Paul Lachine

La verdad sobre las negociaciones

ATENAS – Cuando la gente y los países negocian, suelen referirse a sus intereses como si fueran las únicas cuestiones que podrían generar un acuerdo. Al emitir su veto en la cumbre de la Unión Europea en diciembre en Bruselas, el primer ministro británico, David Cameron, dijo: "Lo que se ofrece no está dentro de los intereses de Gran Bretaña, de modo que no lo acepté", como si el acuerdo hubiera dependido exclusivamente de si se satisfacían o no sus intereses.

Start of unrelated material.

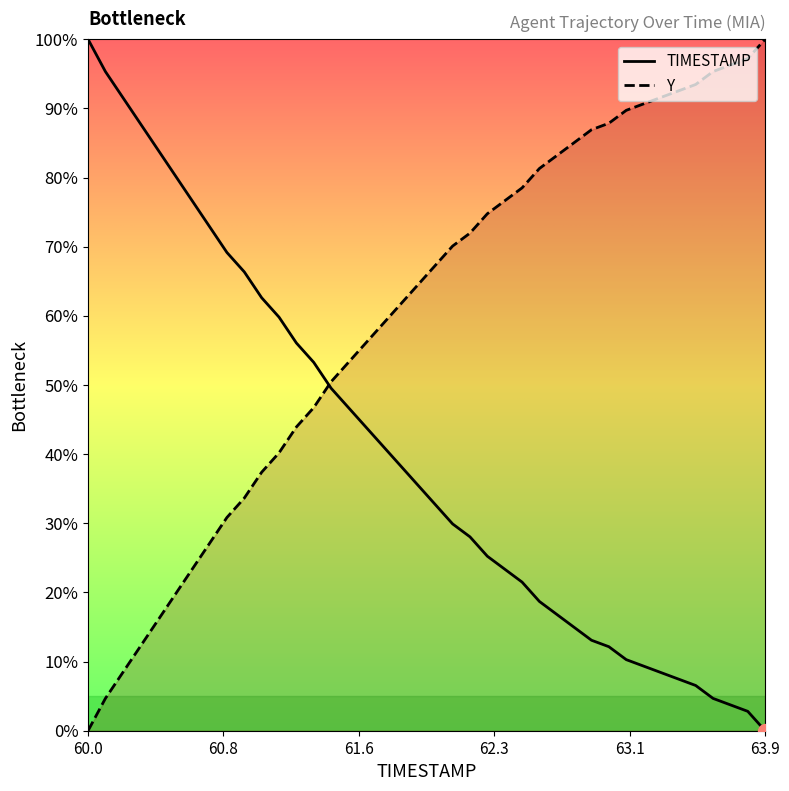

At which label does TIMESTAMP reach its peak?

60.0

Así y todo, tal vez alcanzar un acuerdo nunca había sido el objetivo de Cameron. Si bien los resultados "donde todos salen ganando" cada vez más se consideran el objetivo máximo de toda negociación, ¿qué sucede si las partes negociadoras contemplan un resultado donde todos ganan pero que, en realidad, afecta a quienes no participan en las conversaciones o va contra la ley? ¿Qué pasa si el resultado es beneficial pero contrario a los principios de las partes negociadoras?


Imaginemos que estamos en una mesa de negociación y queremos que la otra parte esté de acuerdo con nosotros. Una estrategia que podría funcionar sería resaltar que el resultado es beneficial para todos los involucrados. Pero el resultado que proponemos tal vez no sea justo, o realista, o quizás estemos mintiendo de manera consciente. Así las cosas, aunque esté basada en intereses, una propuesta de estas características no será aceptada fácilmente.